→ EXERCISE A: Copy the part of the Great Lakes water-level passage starting with "This was a clear" and going on through "but mostly negatively." without changing a word.

→ PASSAGE TO READ:
********
Here’s one example of what you would have seen in late 1990’s media:

 

From The Christian Science Monitor, 1997:

“Fast-rising water use and global warming together could cause the water level in the Great Lakes to drop up to three feet and outflow to the St. Lawrence River to fall by a quarter over the next 40 years, a new report says…”

“We know there are going to be water shortages in the United States after the turn of the century,” says Sarah Miller, co-author of the report by Great Lakes United, a Toronto-based environmental umbrella group. “If we don’t do something now, we’re putting the lakes at risk.”

(Clayton, M., 1997, February. Shrinking Great Lakes: Where is All the Water Going? Christian Science Monitor.)

 

 

It goes without saying that, to the media who are more than eager to publish doomsday prognostications, this impending calamity was irrefutable – the apocalyptic dryness was, in fact, already upon us. (And it must be remembered that one out of every six school children goes to bed thirsty.) The thin blue decline curve of a thousand graphs showed that the Great Lakes would be five desiccated Saltan Seas by the end of the century.

This was a clear call to action and since neither the common people of Canada nor of the United States could be relied on to vote for a solution to a problem that no clear majority really saw as a problem and certainly would not have reached consensus on solutions for, it was up to the unelected bureaucracy to act. And so, the Union of Concerned Scientists and the Ecological Society of America stepped in, producing an initial report which concluded that:

1) Great Lakes levels would almost certainly be in decline by 2030

2) The period and thickness of ice cover would continue the decline witnessed since 1980.

3) Fish populations would be impacted in various ways but mostly negatively.

 

 

From Canada’s Globe and Mail:

“The Great Lakes are poised to become a lot less great because global warming will cause a dramatic plunge in the amount of water they contain, a new report says…”
********
→ LISTED RECORDS:
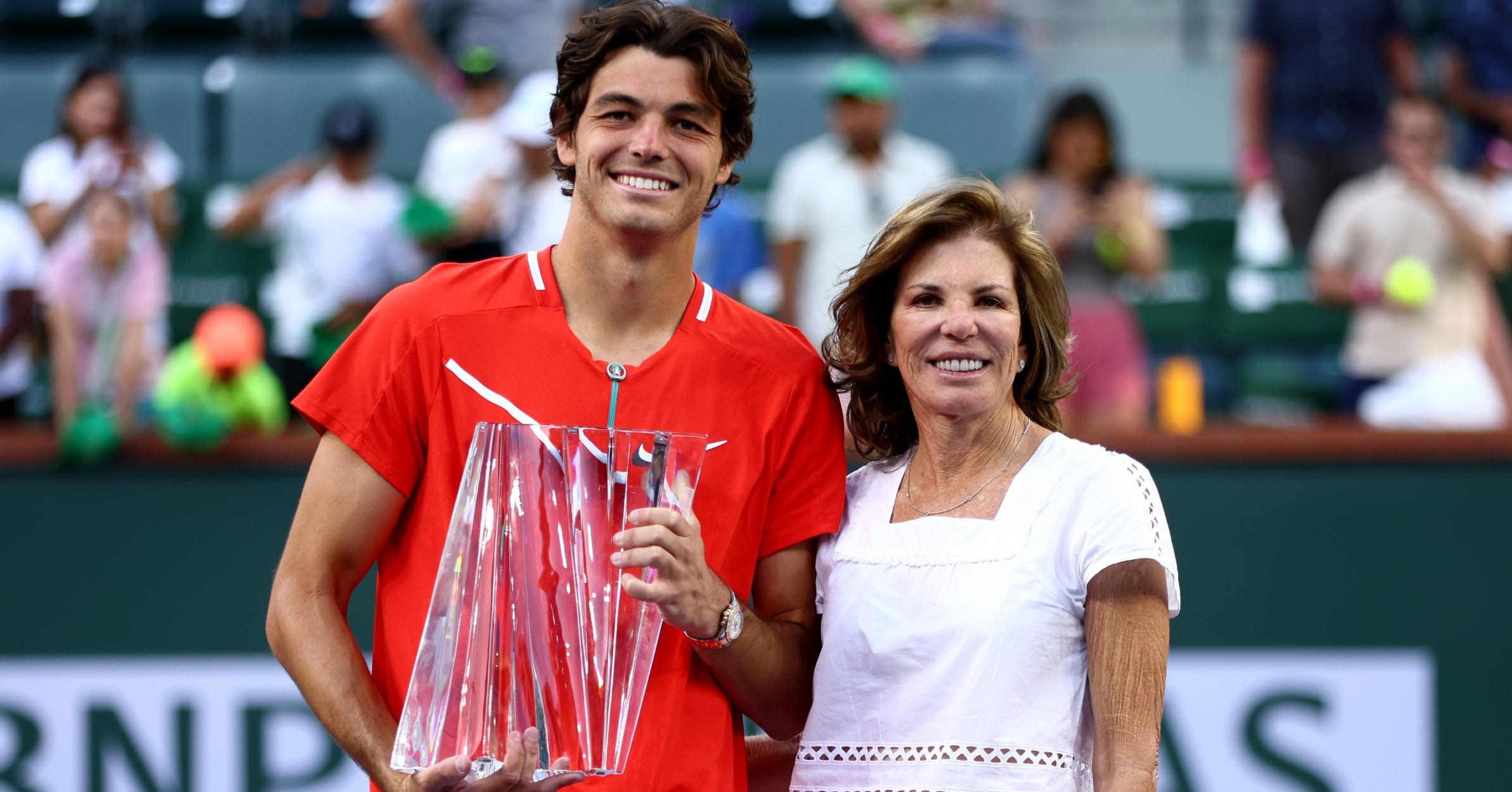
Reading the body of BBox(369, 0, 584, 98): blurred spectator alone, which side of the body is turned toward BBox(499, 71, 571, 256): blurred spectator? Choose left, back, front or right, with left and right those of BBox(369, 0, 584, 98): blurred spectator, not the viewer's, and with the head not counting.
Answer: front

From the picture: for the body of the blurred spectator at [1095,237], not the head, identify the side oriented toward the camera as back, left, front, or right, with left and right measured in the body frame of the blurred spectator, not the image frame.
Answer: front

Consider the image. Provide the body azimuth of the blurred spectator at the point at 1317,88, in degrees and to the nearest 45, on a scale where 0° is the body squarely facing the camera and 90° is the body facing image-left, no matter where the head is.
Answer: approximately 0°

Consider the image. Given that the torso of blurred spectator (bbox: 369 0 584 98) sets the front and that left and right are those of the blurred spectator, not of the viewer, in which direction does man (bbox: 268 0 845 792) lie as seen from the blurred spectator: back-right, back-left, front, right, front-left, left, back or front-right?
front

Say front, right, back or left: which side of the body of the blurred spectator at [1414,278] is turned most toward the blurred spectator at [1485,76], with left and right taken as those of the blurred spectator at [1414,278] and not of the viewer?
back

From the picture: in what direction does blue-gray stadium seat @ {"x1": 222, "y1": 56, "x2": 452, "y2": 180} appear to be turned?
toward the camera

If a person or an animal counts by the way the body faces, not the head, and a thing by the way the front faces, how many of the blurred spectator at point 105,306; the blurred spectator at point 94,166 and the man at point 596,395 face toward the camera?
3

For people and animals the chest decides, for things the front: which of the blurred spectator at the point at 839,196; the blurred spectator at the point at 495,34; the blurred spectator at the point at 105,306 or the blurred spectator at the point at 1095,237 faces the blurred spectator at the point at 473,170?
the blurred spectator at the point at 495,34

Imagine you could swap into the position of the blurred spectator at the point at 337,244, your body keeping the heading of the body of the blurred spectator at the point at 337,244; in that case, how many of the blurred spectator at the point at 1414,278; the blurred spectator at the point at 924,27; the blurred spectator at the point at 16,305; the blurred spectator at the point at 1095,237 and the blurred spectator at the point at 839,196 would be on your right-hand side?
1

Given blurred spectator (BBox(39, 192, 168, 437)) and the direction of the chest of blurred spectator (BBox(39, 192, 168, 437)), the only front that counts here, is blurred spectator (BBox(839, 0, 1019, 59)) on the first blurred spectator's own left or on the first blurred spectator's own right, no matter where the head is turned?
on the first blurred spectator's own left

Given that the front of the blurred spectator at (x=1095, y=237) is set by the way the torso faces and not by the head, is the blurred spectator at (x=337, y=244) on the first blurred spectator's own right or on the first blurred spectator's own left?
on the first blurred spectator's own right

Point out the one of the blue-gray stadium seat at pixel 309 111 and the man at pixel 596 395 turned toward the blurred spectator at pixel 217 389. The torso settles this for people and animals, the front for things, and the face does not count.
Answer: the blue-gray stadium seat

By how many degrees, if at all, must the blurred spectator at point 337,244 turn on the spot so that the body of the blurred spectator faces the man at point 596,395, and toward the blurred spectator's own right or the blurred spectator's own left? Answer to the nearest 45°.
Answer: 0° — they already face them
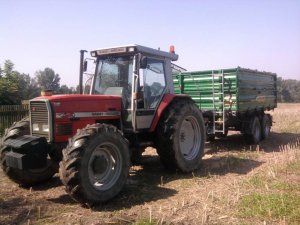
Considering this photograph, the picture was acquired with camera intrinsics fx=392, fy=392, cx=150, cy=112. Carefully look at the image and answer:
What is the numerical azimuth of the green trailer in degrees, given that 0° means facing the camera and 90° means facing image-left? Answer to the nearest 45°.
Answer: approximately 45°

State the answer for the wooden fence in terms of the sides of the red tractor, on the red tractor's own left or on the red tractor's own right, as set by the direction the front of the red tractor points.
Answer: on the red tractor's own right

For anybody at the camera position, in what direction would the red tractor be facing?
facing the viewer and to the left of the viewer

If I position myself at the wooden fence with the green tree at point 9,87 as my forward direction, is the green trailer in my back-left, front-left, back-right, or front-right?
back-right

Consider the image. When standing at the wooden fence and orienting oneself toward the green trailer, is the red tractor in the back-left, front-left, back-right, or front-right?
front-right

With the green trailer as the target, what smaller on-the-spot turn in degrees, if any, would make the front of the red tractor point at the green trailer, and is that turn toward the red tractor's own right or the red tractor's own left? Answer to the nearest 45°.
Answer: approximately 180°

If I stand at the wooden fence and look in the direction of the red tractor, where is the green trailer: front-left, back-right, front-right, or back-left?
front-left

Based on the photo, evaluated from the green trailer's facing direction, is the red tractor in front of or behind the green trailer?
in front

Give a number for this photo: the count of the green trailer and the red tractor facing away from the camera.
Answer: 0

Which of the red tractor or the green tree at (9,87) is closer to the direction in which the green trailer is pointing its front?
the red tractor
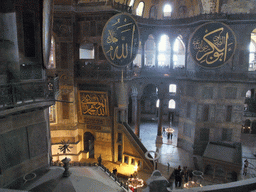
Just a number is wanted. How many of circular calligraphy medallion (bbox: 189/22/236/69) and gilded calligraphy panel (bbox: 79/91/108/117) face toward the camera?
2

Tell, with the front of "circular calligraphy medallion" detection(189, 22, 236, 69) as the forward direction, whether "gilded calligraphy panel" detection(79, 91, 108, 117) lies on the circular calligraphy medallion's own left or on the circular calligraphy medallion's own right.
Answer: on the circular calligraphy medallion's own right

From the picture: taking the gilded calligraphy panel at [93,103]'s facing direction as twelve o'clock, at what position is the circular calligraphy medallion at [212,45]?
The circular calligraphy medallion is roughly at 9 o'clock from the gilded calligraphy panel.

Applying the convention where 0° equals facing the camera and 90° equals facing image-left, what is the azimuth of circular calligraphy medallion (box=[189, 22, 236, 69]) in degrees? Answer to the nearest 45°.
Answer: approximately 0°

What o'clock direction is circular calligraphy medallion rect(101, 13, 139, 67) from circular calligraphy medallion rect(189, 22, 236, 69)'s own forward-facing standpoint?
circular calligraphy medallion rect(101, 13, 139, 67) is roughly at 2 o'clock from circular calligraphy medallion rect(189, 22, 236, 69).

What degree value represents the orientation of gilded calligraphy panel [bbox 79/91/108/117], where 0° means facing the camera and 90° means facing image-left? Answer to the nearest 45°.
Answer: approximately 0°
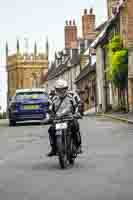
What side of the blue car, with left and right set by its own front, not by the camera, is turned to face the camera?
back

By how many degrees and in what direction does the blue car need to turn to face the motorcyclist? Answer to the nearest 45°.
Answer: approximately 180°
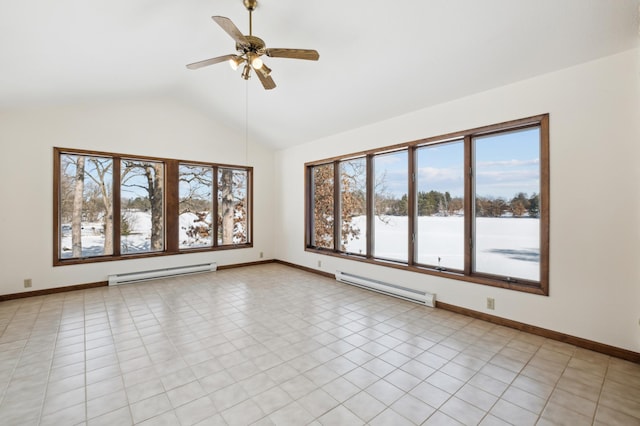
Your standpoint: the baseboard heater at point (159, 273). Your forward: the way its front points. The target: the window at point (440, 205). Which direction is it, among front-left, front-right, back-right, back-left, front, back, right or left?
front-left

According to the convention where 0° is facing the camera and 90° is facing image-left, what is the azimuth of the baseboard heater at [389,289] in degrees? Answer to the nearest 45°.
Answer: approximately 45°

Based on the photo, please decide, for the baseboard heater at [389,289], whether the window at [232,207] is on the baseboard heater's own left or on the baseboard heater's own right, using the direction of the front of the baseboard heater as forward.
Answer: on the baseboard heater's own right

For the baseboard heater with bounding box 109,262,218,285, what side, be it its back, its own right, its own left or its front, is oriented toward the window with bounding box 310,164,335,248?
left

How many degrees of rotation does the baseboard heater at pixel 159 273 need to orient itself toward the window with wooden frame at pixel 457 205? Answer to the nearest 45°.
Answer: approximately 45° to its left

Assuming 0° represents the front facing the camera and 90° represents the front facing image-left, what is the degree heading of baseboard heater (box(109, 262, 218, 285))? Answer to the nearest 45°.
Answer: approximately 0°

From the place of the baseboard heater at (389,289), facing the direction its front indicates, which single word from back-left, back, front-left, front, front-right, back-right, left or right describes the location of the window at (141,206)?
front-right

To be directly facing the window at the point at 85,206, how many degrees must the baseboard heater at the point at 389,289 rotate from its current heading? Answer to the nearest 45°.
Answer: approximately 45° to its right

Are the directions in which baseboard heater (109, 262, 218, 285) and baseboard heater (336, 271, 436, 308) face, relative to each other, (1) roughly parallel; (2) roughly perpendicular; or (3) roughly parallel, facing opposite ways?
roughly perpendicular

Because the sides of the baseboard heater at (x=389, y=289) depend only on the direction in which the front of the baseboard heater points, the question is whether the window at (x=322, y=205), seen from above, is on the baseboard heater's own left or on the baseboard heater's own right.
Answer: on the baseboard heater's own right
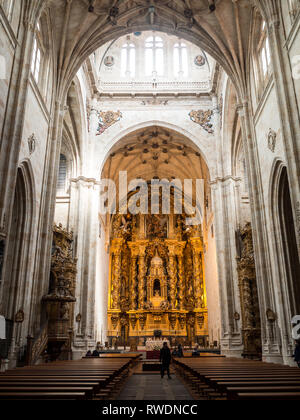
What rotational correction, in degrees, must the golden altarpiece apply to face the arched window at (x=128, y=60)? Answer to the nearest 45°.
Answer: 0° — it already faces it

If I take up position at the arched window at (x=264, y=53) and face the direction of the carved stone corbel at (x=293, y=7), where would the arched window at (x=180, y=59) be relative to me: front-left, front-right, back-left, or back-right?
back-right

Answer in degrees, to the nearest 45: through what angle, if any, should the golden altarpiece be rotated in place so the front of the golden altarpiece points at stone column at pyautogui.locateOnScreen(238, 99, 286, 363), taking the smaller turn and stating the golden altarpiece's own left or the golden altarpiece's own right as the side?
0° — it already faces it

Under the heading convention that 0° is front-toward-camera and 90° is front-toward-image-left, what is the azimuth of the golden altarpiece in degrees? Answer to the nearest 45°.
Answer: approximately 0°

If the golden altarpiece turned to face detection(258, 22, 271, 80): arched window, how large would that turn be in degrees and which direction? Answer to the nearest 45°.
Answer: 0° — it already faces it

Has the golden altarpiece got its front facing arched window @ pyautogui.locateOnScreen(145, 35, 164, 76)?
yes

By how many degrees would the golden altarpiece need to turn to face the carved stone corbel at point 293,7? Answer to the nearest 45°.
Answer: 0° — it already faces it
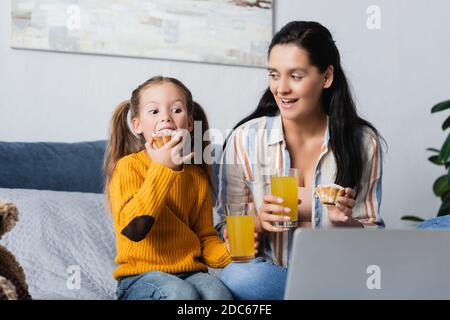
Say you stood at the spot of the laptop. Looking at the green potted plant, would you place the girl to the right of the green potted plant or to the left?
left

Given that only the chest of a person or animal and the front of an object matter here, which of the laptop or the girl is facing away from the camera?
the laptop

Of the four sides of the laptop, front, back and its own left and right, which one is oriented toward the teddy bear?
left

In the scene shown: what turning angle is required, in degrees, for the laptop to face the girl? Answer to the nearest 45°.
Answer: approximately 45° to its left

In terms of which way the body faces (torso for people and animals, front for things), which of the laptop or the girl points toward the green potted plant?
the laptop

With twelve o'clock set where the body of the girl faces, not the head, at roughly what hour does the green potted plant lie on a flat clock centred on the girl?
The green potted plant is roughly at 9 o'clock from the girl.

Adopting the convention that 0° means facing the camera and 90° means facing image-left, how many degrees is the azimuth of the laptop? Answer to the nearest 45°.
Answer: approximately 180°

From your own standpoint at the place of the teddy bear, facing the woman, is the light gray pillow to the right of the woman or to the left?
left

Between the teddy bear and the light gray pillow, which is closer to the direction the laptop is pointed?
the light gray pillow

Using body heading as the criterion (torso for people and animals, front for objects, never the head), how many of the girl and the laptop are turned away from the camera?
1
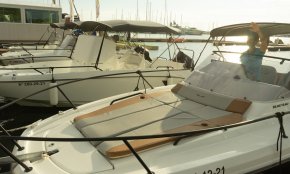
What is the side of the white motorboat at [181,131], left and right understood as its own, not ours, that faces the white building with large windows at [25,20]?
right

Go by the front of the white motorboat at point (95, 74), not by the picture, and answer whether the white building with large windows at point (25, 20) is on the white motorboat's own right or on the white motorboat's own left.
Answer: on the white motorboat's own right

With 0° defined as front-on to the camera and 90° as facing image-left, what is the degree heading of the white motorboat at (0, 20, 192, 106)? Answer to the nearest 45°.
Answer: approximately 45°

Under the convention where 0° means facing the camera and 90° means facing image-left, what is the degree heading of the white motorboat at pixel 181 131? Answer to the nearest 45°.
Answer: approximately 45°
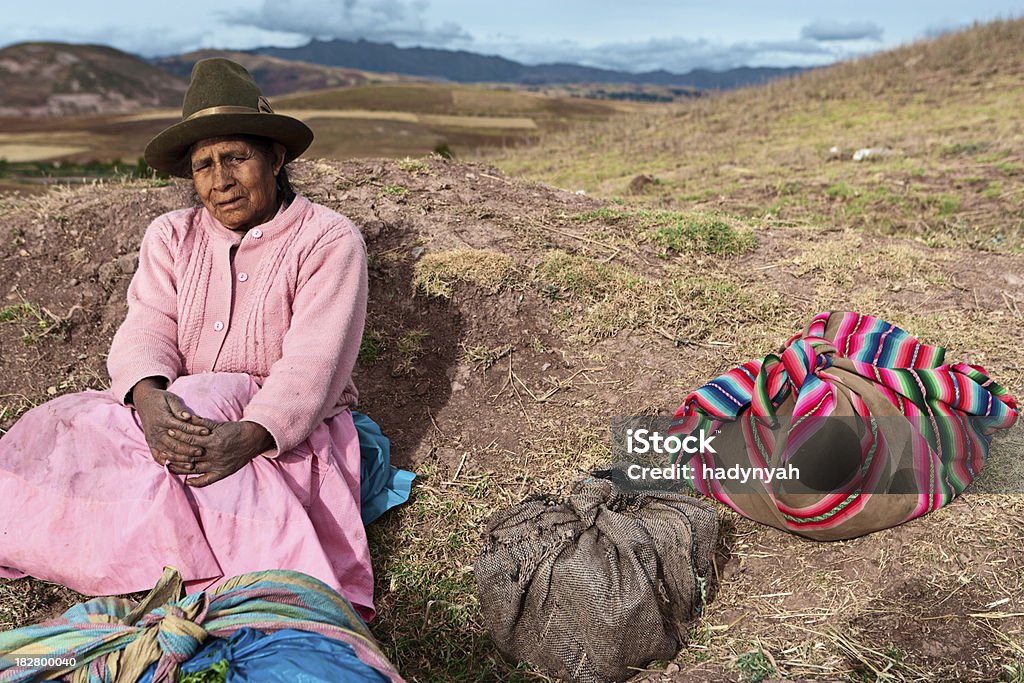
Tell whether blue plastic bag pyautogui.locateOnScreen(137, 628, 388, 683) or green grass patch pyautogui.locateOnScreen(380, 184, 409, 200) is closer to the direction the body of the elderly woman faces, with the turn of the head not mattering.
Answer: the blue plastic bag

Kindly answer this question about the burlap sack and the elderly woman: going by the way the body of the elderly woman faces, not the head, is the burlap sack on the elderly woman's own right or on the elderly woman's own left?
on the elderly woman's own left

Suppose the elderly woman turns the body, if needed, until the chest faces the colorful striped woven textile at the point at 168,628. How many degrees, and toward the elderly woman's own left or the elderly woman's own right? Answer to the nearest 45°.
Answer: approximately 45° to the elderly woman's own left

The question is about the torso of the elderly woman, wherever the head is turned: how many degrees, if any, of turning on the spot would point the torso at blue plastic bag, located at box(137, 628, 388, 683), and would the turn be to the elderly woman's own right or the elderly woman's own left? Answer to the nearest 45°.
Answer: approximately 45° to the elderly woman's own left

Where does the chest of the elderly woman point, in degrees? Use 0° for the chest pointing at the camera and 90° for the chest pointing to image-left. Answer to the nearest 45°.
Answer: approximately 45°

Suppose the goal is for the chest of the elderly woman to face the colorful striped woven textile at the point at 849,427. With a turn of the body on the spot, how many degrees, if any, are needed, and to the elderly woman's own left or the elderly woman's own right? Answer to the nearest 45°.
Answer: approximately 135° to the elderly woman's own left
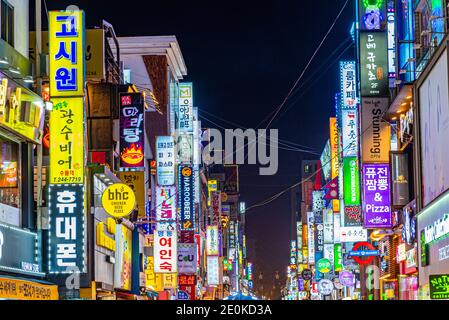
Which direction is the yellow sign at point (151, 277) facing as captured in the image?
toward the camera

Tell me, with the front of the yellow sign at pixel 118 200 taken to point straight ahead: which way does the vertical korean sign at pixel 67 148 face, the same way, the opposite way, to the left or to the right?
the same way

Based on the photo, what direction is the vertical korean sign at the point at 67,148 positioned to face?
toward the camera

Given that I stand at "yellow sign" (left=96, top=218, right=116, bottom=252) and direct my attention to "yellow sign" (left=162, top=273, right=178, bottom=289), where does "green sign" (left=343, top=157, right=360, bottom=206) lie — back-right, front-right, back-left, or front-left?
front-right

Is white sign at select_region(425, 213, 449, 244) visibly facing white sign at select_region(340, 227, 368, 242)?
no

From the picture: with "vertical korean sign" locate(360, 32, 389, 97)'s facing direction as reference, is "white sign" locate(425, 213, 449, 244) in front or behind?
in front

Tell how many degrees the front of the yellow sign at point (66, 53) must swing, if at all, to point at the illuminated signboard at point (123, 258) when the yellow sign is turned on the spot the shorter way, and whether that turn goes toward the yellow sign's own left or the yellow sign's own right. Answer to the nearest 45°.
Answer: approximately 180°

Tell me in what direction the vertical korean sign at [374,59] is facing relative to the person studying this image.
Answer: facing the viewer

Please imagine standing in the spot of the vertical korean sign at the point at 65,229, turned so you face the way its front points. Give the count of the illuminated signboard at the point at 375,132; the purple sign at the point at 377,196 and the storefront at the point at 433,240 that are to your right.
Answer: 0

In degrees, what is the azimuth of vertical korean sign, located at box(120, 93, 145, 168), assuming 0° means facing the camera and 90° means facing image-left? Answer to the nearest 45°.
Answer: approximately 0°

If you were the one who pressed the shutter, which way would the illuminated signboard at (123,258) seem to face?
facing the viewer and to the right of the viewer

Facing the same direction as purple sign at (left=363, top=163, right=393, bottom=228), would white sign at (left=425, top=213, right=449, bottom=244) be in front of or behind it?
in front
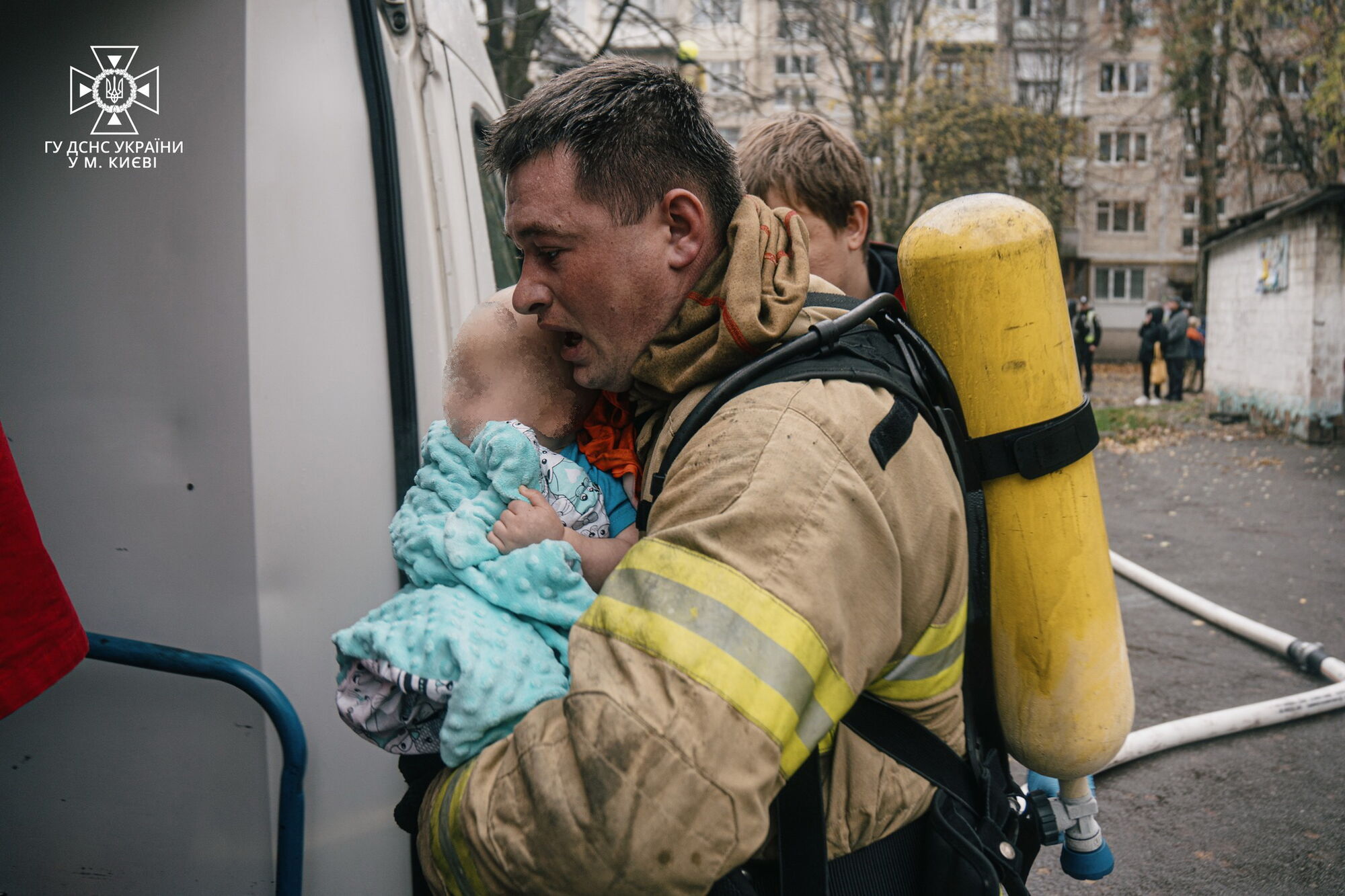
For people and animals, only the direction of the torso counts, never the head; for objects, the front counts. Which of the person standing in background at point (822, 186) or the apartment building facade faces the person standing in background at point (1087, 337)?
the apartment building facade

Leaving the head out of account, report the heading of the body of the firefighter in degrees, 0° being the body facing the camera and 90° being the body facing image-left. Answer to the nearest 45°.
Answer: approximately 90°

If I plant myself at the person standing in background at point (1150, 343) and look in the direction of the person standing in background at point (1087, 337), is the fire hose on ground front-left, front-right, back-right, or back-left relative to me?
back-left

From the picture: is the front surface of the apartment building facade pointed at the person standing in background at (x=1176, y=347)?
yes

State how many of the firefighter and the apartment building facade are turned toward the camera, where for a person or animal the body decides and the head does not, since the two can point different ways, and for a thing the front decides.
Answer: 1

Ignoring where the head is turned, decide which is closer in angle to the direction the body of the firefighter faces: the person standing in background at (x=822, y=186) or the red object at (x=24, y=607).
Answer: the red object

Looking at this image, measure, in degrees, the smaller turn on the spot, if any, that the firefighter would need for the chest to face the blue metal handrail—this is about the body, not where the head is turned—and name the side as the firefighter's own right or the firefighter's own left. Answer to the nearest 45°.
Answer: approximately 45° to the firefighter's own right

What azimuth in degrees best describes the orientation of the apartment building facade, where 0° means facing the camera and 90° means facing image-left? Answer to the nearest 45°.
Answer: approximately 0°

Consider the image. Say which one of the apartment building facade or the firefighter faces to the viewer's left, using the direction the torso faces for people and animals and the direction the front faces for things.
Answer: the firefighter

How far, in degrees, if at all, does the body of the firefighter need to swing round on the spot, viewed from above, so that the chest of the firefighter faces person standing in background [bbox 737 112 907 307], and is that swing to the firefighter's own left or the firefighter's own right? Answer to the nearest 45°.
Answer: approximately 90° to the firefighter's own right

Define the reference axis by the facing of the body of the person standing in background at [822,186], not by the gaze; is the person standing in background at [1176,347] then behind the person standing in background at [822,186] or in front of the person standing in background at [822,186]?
********
→ EXERCISE B: Show every line of the entries above that contains the string "never", treating uppercase and lowercase as different.

→ EXPECTED ANSWER A:
This was a clear call to action and since neither the common people of Canada nor of the United States could be relied on to vote for a solution to a problem that no clear majority really saw as a problem and certainly would not have reached consensus on solutions for, it was up to the unelected bureaucracy to act. And so, the Union of Concerned Scientists and the Ecological Society of America stepped in, producing an initial report which concluded that:

1) Great Lakes levels would almost certainly be in decline by 2030

2) The period and thickness of ice cover would continue the decline witnessed since 1980.

3) Fish populations would be impacted in various ways but mostly negatively.

→ EXPECTED ANSWER B:
Using body heading as the criterion (torso for people and animals, front for objects, never the head), how many of the girl and the laptop are turned away from the camera?
For people and animals, only the direction of the torso counts, never the head; for objects, the front counts. Which of the person standing in background at point (822, 186) or the apartment building facade faces the person standing in background at point (1087, 337)?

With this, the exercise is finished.